EXCERPT —
-- Opening Marker --

Seeing that type of cratering is obviously disconcerting, but if he brings the shutdown game to the Penguins that he brought last season to the Jets along with the speed and physicality he’s known for, he could pose a serious threat to his opponents for a portion of his contract.

Bryan Rust

WAR/82 – 0.17

One forward player’s name that perpetually popped up in the sacrificial cap dump scenarios all summer was Bryan Rust’s.

It’s not a shocker, either.  At $3.5M per year for the next 3 seasons,  being a versatile winger, and having the classification of “clutch” attached to his name, he’s a marketable asset that would benefit 30 other teams tomorrow.

But his 2018-19 season left a lot to be desired.

He struggled with scoring goals just the same as Simon or Hornqvist, but the difference between those three was the Penguins play when each was on the ice.

Where Simon and Hornqvist saw issues with scoring, the Penguins still dominated play when either (or both) was on the ice.

When Rust was on the ice, the Penguins benefitted more when he came off of it, both relative to the rest of the league (below) and relative to the team (above).

In fact, when Rust was on the ice, the Penguins gave up 2.37 more scoring chances and 1.56 more high danger chances compared to when he was off of it.

The truth is, last season was his worst defensive season as a Penguin, negating any and every positive impact he had pushing the puck forward as he and the Penguins hemorrhaged shots from the doorstep last season, both relative to the team and relative to the rest of the league (red area in the bottom right corner).

Just like some other guys on this list, the Penguins don’t necessarily need Rust to be a barnburner in the goal scoring department, but do need these guys to be solid on-ice contributors in order to allow those that are barnburners in the goalscoring department to do just that:

Score goals.

And for Rust, he’ll need to be better this year than he was last year to allow that to happen regardless of what line he plays on.

-- Closing Marker --

EXERCISE TASKS —
1. In one to three sentences, explain why the excerpt on Bryan Rust says it was no surprise that his name kept coming up in cap dump scenarios.
2. Write the next part of the excerpt on Bryan Rust, continuing after its last sentence.
The lines that come after this are material separate from the excerpt on Bryan Rust.

THE DATA —
-- Opening Marker --

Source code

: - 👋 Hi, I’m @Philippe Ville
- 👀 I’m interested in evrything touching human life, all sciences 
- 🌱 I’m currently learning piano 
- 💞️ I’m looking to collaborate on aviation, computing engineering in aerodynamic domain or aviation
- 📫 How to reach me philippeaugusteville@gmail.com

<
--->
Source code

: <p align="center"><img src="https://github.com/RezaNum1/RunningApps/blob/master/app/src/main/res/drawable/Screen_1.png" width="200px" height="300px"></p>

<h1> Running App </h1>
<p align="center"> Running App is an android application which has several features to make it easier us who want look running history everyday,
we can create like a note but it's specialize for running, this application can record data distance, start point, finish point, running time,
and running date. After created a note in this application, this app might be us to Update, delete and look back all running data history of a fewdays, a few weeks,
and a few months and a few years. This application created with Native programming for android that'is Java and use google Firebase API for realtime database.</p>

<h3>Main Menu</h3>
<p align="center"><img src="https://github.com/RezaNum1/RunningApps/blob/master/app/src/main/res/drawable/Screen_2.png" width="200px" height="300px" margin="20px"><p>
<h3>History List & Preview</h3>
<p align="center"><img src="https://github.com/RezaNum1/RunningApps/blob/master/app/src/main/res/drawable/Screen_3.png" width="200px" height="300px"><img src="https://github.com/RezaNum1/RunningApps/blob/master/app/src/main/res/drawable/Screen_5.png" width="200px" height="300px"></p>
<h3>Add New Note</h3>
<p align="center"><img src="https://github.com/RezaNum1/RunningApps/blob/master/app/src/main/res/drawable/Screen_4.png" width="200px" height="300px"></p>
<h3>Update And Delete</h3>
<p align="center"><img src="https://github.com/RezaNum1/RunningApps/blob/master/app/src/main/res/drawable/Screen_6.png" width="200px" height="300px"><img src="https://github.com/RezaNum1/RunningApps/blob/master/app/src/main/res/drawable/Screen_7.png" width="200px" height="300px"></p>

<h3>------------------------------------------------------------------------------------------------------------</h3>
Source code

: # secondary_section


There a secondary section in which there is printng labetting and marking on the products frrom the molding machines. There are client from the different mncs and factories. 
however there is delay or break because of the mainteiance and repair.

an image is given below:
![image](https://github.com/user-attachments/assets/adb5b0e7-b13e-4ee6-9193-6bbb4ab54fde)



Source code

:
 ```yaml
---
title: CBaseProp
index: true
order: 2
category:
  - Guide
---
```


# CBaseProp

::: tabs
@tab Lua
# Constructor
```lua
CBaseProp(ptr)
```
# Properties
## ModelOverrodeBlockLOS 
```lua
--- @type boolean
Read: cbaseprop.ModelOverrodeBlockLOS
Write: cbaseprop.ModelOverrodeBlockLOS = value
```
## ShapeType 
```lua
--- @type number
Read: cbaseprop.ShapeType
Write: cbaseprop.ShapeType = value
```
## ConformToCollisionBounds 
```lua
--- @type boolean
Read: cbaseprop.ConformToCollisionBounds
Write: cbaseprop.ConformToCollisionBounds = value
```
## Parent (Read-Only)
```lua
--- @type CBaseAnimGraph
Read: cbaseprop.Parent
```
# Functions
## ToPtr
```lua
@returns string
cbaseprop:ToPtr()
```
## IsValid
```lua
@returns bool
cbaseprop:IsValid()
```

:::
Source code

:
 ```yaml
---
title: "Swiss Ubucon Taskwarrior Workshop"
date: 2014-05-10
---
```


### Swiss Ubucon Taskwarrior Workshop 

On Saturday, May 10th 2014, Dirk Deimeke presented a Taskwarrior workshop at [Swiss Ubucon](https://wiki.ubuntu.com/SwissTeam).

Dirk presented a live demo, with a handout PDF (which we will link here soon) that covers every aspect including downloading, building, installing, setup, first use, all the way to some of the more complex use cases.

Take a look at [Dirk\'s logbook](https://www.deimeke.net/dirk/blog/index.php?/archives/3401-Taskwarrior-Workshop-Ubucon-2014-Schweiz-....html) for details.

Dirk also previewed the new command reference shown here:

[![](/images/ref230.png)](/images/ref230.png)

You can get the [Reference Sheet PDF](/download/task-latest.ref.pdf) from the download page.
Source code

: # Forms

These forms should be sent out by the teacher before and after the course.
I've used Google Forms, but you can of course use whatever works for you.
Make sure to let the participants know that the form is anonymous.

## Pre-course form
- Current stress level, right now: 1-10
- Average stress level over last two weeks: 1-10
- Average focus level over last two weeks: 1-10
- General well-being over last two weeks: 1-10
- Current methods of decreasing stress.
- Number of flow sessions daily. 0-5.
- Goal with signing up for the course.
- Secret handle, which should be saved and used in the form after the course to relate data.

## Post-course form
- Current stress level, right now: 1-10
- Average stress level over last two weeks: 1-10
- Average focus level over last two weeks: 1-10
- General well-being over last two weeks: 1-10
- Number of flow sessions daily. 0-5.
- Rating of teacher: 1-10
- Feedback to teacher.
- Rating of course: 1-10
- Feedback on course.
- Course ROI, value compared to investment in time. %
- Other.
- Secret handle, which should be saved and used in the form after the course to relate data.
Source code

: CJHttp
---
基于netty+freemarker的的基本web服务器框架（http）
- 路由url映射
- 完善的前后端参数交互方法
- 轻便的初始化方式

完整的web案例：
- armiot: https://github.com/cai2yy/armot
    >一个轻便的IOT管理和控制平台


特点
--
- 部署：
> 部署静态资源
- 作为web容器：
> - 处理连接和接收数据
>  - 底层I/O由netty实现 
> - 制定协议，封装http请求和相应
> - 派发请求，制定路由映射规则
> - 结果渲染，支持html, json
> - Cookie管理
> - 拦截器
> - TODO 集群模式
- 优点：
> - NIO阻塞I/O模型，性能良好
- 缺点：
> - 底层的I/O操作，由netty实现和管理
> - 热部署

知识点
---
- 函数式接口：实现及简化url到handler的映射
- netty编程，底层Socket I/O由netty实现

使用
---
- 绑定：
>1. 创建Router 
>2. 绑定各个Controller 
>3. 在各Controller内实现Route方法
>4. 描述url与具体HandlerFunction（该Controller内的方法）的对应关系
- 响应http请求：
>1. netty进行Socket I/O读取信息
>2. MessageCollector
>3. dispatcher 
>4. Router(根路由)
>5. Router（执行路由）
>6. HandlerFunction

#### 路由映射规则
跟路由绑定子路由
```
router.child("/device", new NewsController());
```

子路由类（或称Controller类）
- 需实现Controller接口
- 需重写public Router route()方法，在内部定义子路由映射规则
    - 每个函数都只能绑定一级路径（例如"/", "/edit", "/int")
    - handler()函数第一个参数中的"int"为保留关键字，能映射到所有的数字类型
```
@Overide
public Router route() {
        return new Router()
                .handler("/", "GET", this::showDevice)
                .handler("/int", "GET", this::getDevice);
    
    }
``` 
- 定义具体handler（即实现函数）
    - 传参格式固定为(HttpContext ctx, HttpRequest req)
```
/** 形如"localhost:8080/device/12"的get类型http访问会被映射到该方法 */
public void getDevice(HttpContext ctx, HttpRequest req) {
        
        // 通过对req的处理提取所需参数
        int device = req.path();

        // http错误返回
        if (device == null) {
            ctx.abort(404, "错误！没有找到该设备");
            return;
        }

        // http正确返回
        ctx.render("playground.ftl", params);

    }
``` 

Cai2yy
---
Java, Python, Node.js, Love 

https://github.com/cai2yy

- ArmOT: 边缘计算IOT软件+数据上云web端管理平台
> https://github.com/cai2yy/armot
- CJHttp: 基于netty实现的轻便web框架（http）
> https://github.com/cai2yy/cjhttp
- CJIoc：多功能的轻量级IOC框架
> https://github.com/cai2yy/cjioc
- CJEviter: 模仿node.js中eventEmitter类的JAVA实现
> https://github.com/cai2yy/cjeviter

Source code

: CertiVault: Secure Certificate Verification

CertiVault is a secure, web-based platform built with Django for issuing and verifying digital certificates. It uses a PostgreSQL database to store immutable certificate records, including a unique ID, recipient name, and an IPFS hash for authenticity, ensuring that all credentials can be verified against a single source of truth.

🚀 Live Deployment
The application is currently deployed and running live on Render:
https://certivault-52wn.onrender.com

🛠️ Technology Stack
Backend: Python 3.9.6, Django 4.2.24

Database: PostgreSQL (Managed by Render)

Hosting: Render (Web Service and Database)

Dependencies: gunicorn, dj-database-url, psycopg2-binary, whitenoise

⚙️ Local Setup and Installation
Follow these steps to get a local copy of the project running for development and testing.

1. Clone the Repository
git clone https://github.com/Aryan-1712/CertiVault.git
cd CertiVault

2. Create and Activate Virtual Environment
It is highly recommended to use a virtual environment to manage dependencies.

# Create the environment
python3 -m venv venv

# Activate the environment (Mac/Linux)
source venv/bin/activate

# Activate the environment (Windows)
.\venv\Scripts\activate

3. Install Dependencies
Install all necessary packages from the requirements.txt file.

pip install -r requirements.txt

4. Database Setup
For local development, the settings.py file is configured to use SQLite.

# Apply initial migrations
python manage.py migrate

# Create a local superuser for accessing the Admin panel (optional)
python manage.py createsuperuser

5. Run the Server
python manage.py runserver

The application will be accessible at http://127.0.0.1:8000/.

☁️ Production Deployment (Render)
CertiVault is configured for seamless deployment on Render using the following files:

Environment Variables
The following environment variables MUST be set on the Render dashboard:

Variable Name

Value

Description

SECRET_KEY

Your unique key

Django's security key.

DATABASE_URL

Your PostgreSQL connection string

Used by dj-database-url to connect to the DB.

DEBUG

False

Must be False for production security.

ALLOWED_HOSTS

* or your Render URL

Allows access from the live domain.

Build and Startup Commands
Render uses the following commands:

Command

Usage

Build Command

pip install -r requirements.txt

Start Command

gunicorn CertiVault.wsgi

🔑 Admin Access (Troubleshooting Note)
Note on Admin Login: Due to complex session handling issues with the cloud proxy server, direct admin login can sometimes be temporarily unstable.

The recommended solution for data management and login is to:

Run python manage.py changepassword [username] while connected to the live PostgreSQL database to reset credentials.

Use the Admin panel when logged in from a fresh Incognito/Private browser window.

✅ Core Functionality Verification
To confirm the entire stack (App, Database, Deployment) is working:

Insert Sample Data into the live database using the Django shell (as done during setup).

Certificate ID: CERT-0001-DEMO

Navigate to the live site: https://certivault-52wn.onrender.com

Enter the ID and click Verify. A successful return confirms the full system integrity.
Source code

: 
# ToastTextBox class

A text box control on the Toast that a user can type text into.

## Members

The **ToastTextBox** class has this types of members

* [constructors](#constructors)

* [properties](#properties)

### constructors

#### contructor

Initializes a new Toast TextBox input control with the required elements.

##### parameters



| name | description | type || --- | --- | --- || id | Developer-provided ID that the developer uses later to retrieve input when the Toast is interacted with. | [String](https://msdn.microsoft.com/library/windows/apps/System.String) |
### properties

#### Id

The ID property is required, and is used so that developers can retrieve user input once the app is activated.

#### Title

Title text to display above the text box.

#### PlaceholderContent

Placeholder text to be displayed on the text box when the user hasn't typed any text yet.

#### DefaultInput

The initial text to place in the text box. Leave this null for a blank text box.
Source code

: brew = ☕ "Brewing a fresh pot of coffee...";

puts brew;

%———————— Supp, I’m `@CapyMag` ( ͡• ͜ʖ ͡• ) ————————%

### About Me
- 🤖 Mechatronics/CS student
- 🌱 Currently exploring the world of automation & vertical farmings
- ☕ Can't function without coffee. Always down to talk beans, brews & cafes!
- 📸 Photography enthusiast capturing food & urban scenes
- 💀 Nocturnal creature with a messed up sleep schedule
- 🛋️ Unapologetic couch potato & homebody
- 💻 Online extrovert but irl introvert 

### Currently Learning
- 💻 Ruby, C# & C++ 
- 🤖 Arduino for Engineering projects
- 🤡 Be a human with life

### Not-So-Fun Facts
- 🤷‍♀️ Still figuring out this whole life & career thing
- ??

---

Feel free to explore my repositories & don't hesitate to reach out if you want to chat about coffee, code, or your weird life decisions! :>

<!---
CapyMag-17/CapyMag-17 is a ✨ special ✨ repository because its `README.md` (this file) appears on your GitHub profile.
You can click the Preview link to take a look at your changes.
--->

-- Closing Marker --

ANSWERS TO THE PROBLEMS —
1. At $3.5M per year for the next three seasons, Rust is a versatile winger known as "clutch." That makes him a marketable asset who would benefit 30 other teams right away.

2.
Dominik Kahun

WAR/82 – 0.13

Finally, we come to Dominik Kahun.  Having been marketed as a Swiss Army Knife sort of forward that can play in all 3 positions on any line following his acquisition from Chicago in exchange for Olli Maatta, his role and spot in the lineup for the season have both yet to be defined.

Early in camp, he got a shot on Crosby’s RW, but failed to do much with it.  He’s since seen time on all 4 lines, most recently filling in on Malkin’s left (with Rust on the right) in place of the injured Alex Galchenyuk.

From his speed to his versatility to his “hockey IQ,” there’s a lot to like about Kahun.

Having made the jump to North America last season at age 23, he netted 13 goals and 24 assists across 82 games, playing about 40% of his 5v5 time with the likes of Jonathan Toews and Alex DeBrincat.

On the wing with Toews centering him and relative to the rest of the team, he found success.

The Blackhawks saw more events take place per hour of 5v5 play with Kahun on the ice versus when he was off of it and just slightly more against under those same parameters.

Offensively, relative to the rest of the league, the results were similar.  Defensively, though, Kahun saw much more success in helping shut teams down when comparing it relative to the rest of the league.  The highway down the middle of the ice was virtually uninhabited when he took to the ice for the Hawks.

But one year is not a lot of information to draw conclusions from and, given his slightly underwhelming preseason so far, tapering expectations for his first year with the Penguins should be encouraged.

All that being said, one of these guys will have to be the odd man out when/if everyone in the forward group is healthy and on the roster.

It’s a good problem to have.

Though you hate to see good players sitting in the pressbox, good players sitting in the pressbox helps combat complacency that may or may not have plagued this team last season.  At any point, someone is lurking and hungry and ready to take any one player’s job.

It’s a luxury the Penguins haven’t had up front in quite some time.